As they spend hours perfecting their college applications, most students think the goal is to impress admissions officers. But do you like people who try to impress you with their accomplishments? Most of us don’t. In fact, we tend to prefer people who show a little humility. We also respond to people who seem to have something in common with us and who find a way to relate to us. So rather than trying to impress admissions officers, students should be trying to connect with them. The real goal in college applications is to create a genuine bond with the person who is evaluating your application. As one admissions officer put it, when he reads an application, he asks himself if he would want to eat pizza at midnight in a dorm with that student.

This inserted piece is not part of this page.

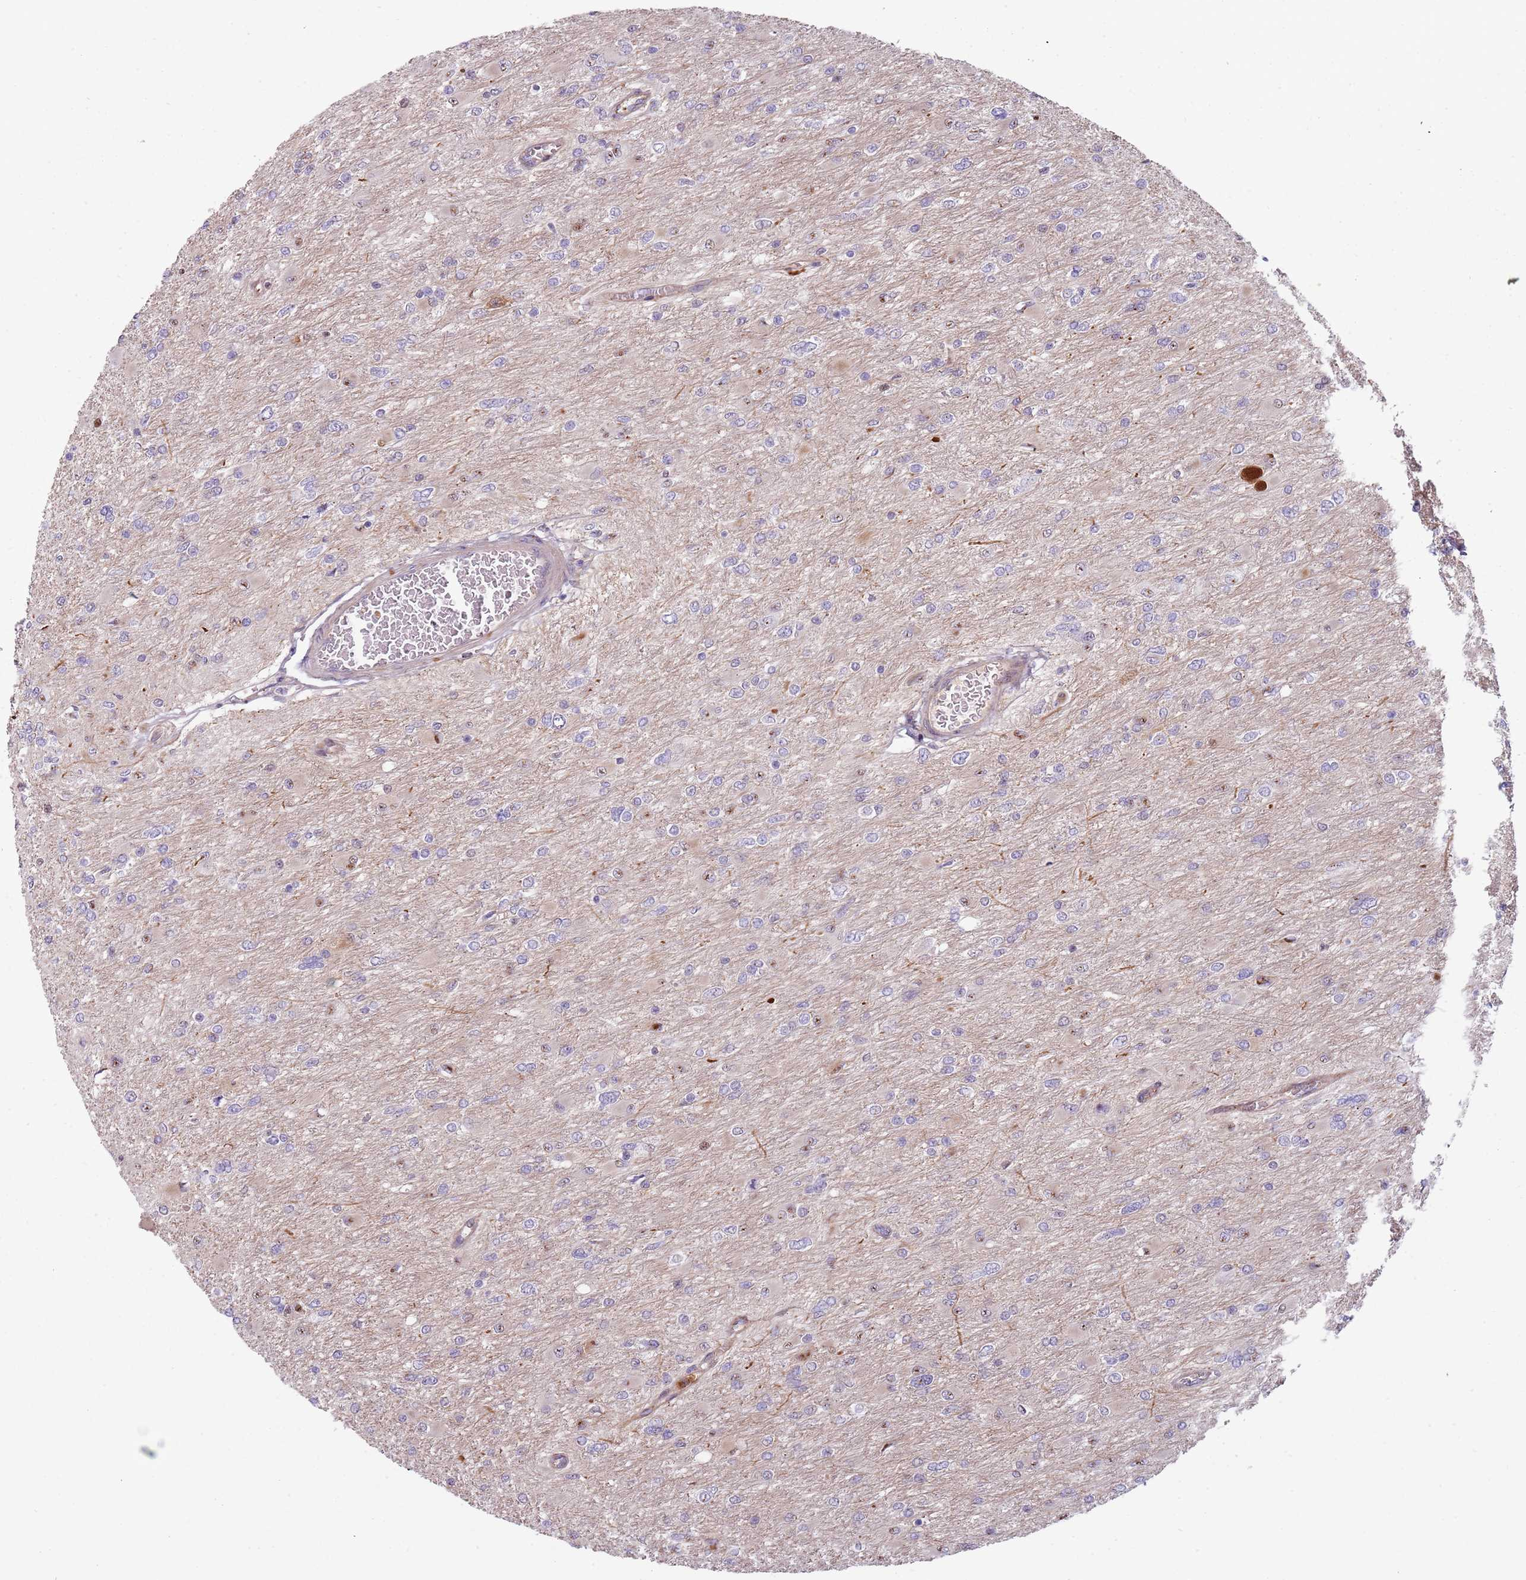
{"staining": {"intensity": "negative", "quantity": "none", "location": "none"}, "tissue": "glioma", "cell_type": "Tumor cells", "image_type": "cancer", "snomed": [{"axis": "morphology", "description": "Glioma, malignant, High grade"}, {"axis": "topography", "description": "Cerebral cortex"}], "caption": "IHC image of neoplastic tissue: human glioma stained with DAB exhibits no significant protein positivity in tumor cells.", "gene": "NADK", "patient": {"sex": "female", "age": 36}}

Some students have a knack for creating relationships. One student met an admissions officer during a campus visit and kept in touch via email. When she learned that the admissions officer would be coming to her city for the first time, she sent her some restaurant recommendations. It’s a small gesture that is about making that human connection. Offering to take her to dinner at one of those restaurants would have been inappropriate and manipulative, but thinking about someone coming to a new city for the first time and offering a suggestion was just nice.
Part of the college application process is determining whether a student will fit into a campus community, and qualities like kindness and consideration for others are valued. Admissions officers are thinking about how you will interact with roommates, professors and staff. If a college is known for having a close, caring community, why would they want to admit a student who could disrupt that community?
It’s not just admissions officers who are influenced by how a student behaves. Counselors and teachers are more likely to write a strong recommendation letter for students they see as good people, not just smart students. It makes sense. Do you want to go out of your way to help someone who has been unkind or disrespectful? Younger high school students should be aware that the relationships they are creating now will impact the kind of support they receive when it’s time to apply to college.
This goes for parents too. Stories about unpleasant parents circulate through admissions offices and that does not help your child’s application. Admissions officers may be reluctant to admit a student whose difficult parent will be making life miserable for their colleagues at the college for the next four years.
During the college application process, showing common (or what is now uncommon) courtesy in all contact with the staff at a college will help set students apart. It’s not about manipulating people to get what you want, or it shouldn’t be. I think you’ll also find you feel better about yourself when you treat people with genuine kindness and respect, and the world will feel like a better place.
The ability to get along with people is important, and not just in college applications. Being able to collaborate on projects is important in classes and also in the workplace. Cultivating qualities like kindness and consideration for others will help you create satisfying relationships in all areas of life.